Revelar gabarito e comentário

GabaritoD — II.

Comentário gerado por IA. É um apoio ao estudo, ancorado em fontes, mas pode conter imprecisões — confira sempre na fonte oficial (lei, súmula, edital e gabarito da banca). Encontrou um erro? Use “Reportar”.

Remédios Constitucionais e Concessionárias de Serviço Público

Gabarito: letra D — Apenas a assertiva II está correta. As concessionárias podem ser sujeito passivo de habeas data para informações de banco de dados referentes ao serviço público. Já a assertiva I contraria o §2º do art. 1º da Lei 12.016/2009, que veda mandado de segurança contra atos de gestão comercial de concessionárias. A assertiva III erra ao afirmar que não cabe mandado de segurança coletivo contra concessionárias, pois elas se equiparam a autoridades no exercício de atribuições do poder público.

A banca testa o conhecimento dos limites dos remédios constitucionais quando o sujeito passivo é uma concessionária de serviço público (pessoa jurídica de direito privado que exerce função delegada). A chave está na Lei 12.016/2009 e na Constituição Federal.


Item I — ❌ Incorreto

O item afirma que atos de gestão (contratações com terceiros e de pessoal) podem ser objeto de mandado de segurança. Isso é vedado expressamente pela Lei do Mandado de Segurança:

Lei 12.016/2009:

Art. 1º, §2º — "Não cabe mandado de segurança contra os atos de gestão comercial praticados pelos administradores de empresas públicas, de sociedade de economia mista e de concessionárias de serviço público."

Assim, esses atos, por serem de gestão comercial, não são impugnáveis por mandado de segurança, ainda que alegue violação a direito líquido e certo. O erro está em ignorar essa vedação legal.


Item II — ✅ Correto ⟵ GABARITO

As concessionárias de serviço público, embora pessoas jurídicas de direito privado, exercem função pública delegada e mantêm bancos de dados relativos à prestação do serviço (ex.: registro de consumo, débitos, cadastros). O habeas data (CF, art. 5º, LXXII; Lei 9.507/1997) pode ser impetrado contra entidades que detenham informações de caráter público sobre o impetrante. A doutrina e a jurisprudência admitem que concessionárias figurem como sujeito passivo no que tange a essas informações, pois se equiparam a "entidades de caráter público" para esse fim.
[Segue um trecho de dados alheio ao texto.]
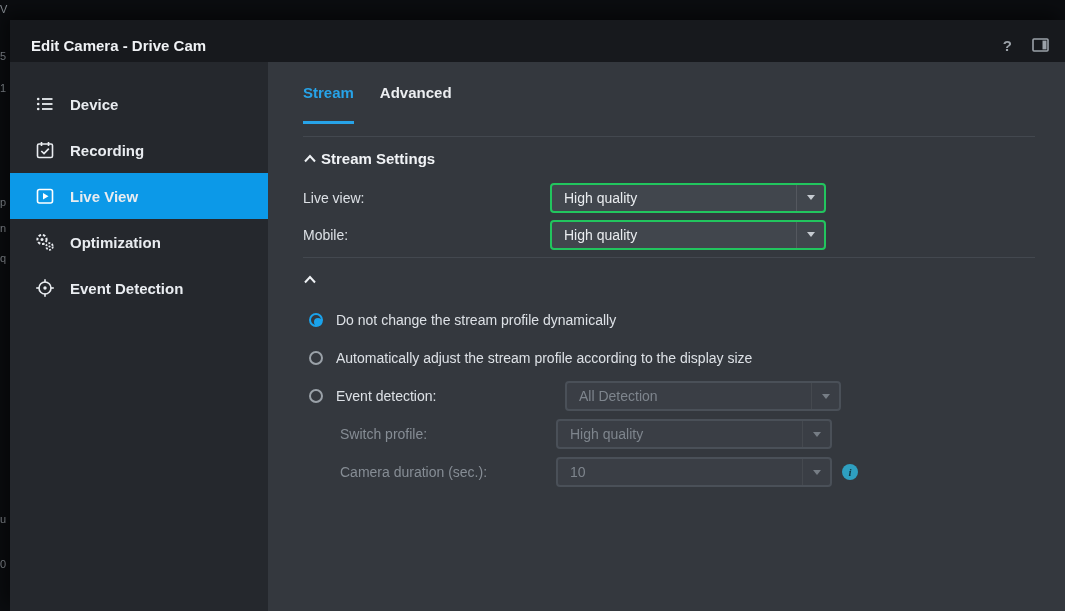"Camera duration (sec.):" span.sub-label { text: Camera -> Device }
Portanto, a assertiva está correta.


Item III — ❌ Incorreto

O mandado de segurança coletivo (CF, art. 5º, LXX; Lei 12.016/2009, art. 21) pode ser impetrado contra qualquer autoridade que cometa ilegalidade ou abuso de poder. A lei equipara os dirigentes de concessionárias a autoridades (art. 1º, §1º) quando o ato se relaciona com as atribuições do poder público. Assim, as concessionárias podem ser sujeito passivo do mandado de segurança coletivo. O argumento de que a análise deve ser individualizada não procede, pois o remédio coletivo é justamente para proteger direitos coletivos. A assertiva está errada.


PEGA ESSA DICA!

Ao estudar os remédios constitucionais, lembre-se da "cláusula de equiparação" do art. 1º, §1º da Lei 12.016/2009: concessionárias e outras entidades privadas que exercem função pública são consideradas autoridades para fins de mandado de segurança apenas nos atos relativos à prestação do serviço público. Já os atos de gestão comercial (contratações, compras) são excluídos pelo §2º. Grave essa distinção.

Conclusão: apenas a assertiva II está correta. Portanto, a alternativa D (II) é o gabarito.